I have been tasked with ensuring that graylog keeps logs for 12 months before deleting older data. What is the best method to ensure this? Just looking for ways to make sure we have the correct amount of space allocated to achieve this.
If you have to be absolutely sure, then you need to make a way to backup. But if a reasonable margin of error is allowed, you can just set retention to be time based, retention period to 1 day, number of indices to store to about 380 (better to have some spares, in case you need to manually rotate index), and retention strategy to delete. Then just make sure you have enough disk space.

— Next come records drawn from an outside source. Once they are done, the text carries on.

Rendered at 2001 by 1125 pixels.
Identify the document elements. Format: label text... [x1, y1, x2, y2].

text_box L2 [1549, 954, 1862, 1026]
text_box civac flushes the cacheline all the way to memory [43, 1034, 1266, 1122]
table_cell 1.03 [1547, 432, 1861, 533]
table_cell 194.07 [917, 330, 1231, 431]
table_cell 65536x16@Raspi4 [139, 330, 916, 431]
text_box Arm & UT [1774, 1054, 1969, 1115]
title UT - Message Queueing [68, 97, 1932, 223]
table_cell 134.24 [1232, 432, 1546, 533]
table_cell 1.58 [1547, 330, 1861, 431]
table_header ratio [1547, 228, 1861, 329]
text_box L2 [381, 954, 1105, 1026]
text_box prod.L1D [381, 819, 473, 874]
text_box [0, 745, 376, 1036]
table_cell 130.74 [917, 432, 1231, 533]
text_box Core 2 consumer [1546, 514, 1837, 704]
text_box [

Thank you so much jtkarvo for the response. Last question and I know this seems rather obvious, but how do you determine if you have enough disk space for what you want to do? It seems like if you under estimate you could run completely out of hard drive space on the system, while GrayLog itself thinks it has plenty of space to use. I don’t want to tank my current setup.
@Sparky for most ppl. it is hard to calculate. That is why do the following:
- Plan your setup that Elasticsearch is able to grow
- ingest one month and calculate on that month what you would need for a year.
- Monitor your disk usage
- place Elasticsearch on LVM Volumes
keep that posting in mind: https://www.elastic.co/blog/how-many-shards-should-i-have-in-my-elasticsearch-cluster
I have set up a cron task to log free disk space in the ES nodes, then made a dashboard in Graylog where I can see how the disk space is used (a graph showing the free disk space as a function of time); then we have added more disk to the ES nodes whenever needed.
This topic was automatically closed 14 days after the last reply. New replies are no longer allowed.